◆ Required action
Update the text of the data below by replacing "Birke" with "Buche" and keeping everything else unchanged, and leave the pictures out of your answer.

◆ Records for this task

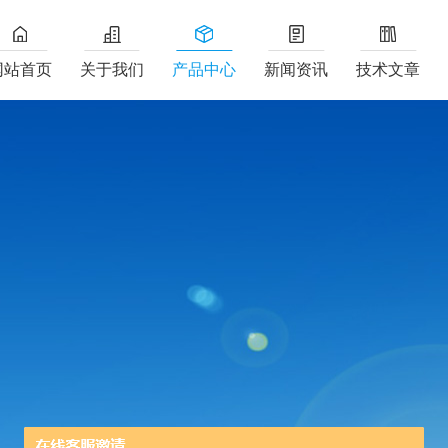
网站首页
关于我们
产品中心
新闻资讯
技术文章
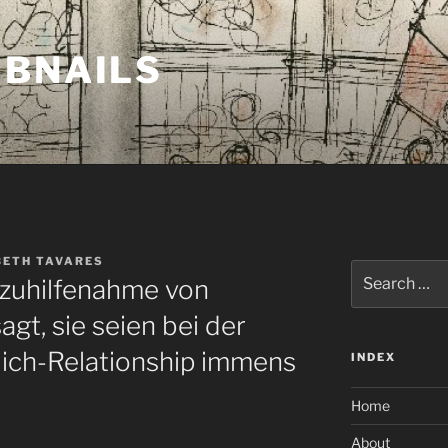
MBNAILS
BETH TAVARES
Search
 zuhilfenahme von
for:
gt, sie seien bei der
lich-Relationship immens
INDEX
Home
About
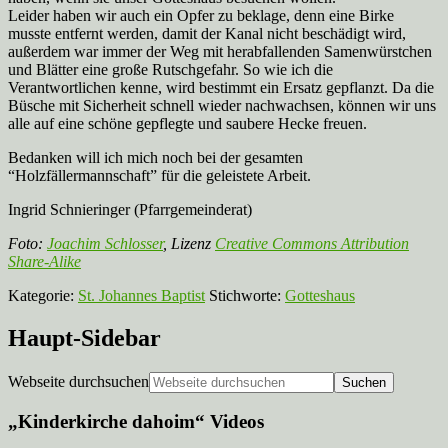
Leider haben wir auch ein Opfer zu beklage, denn eine Birke
musste entfernt werden, damit der Kanal nicht beschädigt wird,
außerdem war immer der Weg mit herabfallenden Samenwürstchen
und Blätter eine große Rutschgefahr. So wie ich die
Verantwortlichen kenne, wird bestimmt ein Ersatz gepflanzt. Da die
Büsche mit Sicherheit schnell wieder nachwachsen, können wir uns
alle auf eine schöne gepflegte und saubere Hecke freuen.
Bedanken will ich mich noch bei der gesamten
“Holzfällermannschaft” für die geleistete Arbeit.
Ingrid Schnieringer (Pfarrgemeinderat)
Foto:
Joachim Schlosser
, Lizenz
Creative Commons Attribution
Share-Alike
Kategorie:
St. Johannes Baptist
Stichworte:
Gotteshaus
Haupt-Sidebar
Webseite durchsuchen
„Kinderkirche dahoim“ Videos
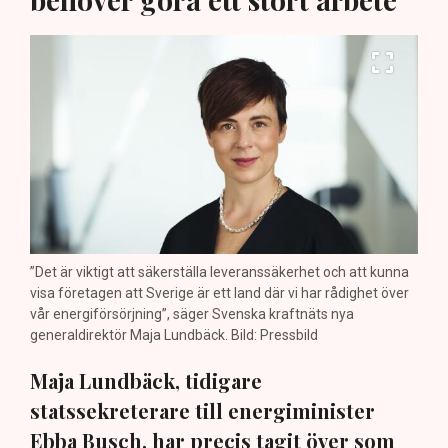
”Det är viktigt att säkerställa leveranssäkerhet och att kunna
visa företagen att Sverige är ett land där vi har rådighet över
vår energiförsörjning”, säger Svenska kraftnäts nya
generaldirektör Maja Lundbäck. Bild: Pressbild
Maja Lundbäck, tidigare
statssekreterare till energiminister
Ebba Busch, har precis tagit över som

◆ Answer space
网站首页
关于我们
产品中心
新闻资讯
技术文章
MBNAILS
BETH TAVARES
Search
 zuhilfenahme von
for:
gt, sie seien bei der
lich-Relationship immens
INDEX
Home
About
Leider haben wir auch ein Opfer zu beklage, denn eine Buche
musste entfernt werden, damit der Kanal nicht beschädigt wird,
außerdem war immer der Weg mit herabfallenden Samenwürstchen
und Blätter eine große Rutschgefahr. So wie ich die
Verantwortlichen kenne, wird bestimmt ein Ersatz gepflanzt. Da die
Büsche mit Sicherheit schnell wieder nachwachsen, können wir uns
alle auf eine schöne gepflegte und saubere Hecke freuen.
Bedanken will ich mich noch bei der gesamten
“Holzfällermannschaft” für die geleistete Arbeit.
Ingrid Schnieringer (Pfarrgemeinderat)
Foto:
Joachim Schlosser
, Lizenz
Creative Commons Attribution
Share-Alike
Kategorie:
St. Johannes Baptist
Stichworte:
Gotteshaus
Haupt-Sidebar
Webseite durchsuchen
„Kinderkirche dahoim“ Videos
”Det är viktigt att säkerställa leveranssäkerhet och att kunna
visa företagen att Sverige är ett land där vi har rådighet över
vår energiförsörjning”, säger Svenska kraftnäts nya
generaldirektör Maja Lundbäck. Bild: Pressbild
Maja Lundbäck, tidigare
statssekreterare till energiminister
Ebba Busch, har precis tagit över som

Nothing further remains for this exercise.